- _Exercise details_:
The response should hold each line from the entries below where "linecap" is found.

-.-.-

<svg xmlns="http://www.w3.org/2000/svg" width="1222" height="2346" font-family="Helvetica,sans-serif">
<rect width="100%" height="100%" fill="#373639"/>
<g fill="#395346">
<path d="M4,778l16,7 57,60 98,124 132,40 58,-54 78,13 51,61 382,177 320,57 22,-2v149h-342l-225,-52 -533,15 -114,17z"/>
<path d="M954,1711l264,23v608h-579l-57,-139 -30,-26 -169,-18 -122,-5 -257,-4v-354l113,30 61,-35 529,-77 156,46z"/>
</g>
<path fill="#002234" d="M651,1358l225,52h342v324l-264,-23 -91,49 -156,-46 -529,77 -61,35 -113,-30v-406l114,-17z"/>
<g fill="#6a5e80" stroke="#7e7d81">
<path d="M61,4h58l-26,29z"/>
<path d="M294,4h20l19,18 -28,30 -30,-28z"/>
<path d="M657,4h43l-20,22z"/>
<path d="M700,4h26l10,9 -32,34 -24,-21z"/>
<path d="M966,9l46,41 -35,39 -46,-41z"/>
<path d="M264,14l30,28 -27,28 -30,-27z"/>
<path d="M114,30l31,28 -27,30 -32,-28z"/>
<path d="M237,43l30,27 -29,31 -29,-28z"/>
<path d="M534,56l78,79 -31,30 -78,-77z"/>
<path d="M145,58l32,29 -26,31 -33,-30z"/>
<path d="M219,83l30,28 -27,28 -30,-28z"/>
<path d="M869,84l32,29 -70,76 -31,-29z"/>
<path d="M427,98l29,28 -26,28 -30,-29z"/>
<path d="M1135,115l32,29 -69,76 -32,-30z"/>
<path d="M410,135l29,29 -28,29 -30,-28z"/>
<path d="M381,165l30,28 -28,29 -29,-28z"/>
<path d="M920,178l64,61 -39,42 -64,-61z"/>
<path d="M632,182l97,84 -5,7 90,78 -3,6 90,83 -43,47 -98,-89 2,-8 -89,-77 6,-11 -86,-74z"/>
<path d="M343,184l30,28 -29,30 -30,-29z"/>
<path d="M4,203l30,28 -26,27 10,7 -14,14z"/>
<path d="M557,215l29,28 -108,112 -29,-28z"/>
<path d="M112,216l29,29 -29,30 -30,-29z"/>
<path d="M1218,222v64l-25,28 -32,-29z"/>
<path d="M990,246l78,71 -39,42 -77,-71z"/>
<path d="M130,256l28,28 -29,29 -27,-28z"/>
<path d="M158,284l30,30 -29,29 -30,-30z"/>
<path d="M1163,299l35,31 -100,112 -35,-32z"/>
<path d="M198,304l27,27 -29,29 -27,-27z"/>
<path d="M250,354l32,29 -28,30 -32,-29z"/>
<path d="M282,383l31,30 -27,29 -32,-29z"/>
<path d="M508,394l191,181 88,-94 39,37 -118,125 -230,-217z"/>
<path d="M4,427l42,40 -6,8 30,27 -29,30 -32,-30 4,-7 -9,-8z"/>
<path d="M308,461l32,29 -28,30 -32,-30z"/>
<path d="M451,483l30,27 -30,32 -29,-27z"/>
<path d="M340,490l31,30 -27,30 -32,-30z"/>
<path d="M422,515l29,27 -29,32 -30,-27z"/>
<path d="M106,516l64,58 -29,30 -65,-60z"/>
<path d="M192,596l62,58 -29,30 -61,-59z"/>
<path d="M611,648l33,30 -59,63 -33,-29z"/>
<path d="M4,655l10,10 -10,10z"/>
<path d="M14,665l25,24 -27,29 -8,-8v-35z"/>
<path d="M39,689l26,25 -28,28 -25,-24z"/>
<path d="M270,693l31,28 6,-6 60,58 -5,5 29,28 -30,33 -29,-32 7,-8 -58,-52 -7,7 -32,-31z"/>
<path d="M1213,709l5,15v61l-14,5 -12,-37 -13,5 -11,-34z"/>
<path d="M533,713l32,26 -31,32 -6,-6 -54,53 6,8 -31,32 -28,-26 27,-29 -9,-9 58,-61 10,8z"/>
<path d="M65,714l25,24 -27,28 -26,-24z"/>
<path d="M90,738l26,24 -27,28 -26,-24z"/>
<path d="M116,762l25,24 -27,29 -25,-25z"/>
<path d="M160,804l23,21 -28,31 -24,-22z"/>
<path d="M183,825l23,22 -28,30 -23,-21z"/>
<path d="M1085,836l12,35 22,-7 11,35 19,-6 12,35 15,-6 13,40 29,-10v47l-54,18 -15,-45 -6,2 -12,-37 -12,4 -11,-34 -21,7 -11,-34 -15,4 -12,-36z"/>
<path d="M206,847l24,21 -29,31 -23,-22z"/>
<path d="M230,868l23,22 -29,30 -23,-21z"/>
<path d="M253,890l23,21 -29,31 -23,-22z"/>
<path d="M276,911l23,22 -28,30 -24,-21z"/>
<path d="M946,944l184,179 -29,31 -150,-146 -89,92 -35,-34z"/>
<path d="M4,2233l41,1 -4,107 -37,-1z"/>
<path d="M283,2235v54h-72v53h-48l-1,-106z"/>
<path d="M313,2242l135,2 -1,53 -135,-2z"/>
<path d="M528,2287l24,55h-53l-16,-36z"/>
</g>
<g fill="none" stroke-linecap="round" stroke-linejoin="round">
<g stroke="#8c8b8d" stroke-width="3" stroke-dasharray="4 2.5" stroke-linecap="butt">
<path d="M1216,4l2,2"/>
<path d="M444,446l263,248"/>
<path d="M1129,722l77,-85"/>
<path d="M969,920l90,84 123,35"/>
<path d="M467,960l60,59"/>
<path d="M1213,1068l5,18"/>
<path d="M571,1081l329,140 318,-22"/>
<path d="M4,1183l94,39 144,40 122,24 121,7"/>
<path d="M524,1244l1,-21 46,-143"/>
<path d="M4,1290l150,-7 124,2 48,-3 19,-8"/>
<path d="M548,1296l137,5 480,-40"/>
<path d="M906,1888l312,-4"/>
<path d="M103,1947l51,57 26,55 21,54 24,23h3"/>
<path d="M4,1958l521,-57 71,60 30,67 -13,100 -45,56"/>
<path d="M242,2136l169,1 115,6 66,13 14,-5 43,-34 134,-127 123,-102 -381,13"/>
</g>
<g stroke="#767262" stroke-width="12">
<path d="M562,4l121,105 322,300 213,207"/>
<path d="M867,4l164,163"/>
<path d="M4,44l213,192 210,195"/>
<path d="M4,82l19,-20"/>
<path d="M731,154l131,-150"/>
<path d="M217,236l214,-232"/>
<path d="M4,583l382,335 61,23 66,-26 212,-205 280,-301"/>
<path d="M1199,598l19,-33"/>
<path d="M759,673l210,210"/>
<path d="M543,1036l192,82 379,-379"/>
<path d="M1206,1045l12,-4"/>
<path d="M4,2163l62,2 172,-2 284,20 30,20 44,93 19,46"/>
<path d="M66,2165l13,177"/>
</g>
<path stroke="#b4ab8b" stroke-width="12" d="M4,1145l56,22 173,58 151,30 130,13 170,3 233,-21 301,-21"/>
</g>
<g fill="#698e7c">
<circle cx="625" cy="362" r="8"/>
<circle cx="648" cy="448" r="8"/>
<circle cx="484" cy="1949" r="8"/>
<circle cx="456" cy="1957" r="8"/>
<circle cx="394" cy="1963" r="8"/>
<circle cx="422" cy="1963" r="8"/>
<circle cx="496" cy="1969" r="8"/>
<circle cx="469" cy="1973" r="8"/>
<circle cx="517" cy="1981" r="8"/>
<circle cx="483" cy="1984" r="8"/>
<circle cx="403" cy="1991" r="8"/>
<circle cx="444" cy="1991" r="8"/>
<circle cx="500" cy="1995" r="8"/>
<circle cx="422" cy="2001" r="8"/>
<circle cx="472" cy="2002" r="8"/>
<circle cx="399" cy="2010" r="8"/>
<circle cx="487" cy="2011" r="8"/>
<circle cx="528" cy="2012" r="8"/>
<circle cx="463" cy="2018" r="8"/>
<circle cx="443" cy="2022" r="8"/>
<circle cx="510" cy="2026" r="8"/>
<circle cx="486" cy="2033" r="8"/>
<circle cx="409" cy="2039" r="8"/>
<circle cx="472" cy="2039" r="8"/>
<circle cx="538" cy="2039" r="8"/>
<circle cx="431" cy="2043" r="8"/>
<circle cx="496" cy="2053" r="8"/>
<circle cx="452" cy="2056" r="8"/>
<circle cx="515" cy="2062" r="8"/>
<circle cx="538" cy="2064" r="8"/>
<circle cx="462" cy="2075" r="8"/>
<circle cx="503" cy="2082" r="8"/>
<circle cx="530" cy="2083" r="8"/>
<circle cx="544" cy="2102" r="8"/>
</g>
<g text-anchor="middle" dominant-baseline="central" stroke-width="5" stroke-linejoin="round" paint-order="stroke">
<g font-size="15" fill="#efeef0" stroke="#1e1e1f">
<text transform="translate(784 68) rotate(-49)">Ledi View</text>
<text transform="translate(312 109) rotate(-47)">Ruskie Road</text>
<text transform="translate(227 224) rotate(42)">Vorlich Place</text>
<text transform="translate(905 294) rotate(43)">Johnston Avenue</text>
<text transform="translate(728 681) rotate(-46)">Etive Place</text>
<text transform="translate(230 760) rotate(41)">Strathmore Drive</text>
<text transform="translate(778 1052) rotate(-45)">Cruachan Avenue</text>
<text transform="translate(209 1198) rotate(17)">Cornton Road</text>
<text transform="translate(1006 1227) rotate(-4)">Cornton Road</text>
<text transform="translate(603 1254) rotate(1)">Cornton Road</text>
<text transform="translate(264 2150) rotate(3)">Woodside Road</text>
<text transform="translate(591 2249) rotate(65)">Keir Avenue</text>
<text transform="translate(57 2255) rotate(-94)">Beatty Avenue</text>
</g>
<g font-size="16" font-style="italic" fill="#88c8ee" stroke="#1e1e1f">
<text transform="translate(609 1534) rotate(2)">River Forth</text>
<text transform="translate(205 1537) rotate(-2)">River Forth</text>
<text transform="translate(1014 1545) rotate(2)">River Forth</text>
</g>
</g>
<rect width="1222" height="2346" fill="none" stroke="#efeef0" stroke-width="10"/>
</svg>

-.-.-

- _Task answer_:
<g fill="none" stroke-linecap="round" stroke-linejoin="round">
<g stroke="#8c8b8d" stroke-width="3" stroke-dasharray="4 2.5" stroke-linecap="butt">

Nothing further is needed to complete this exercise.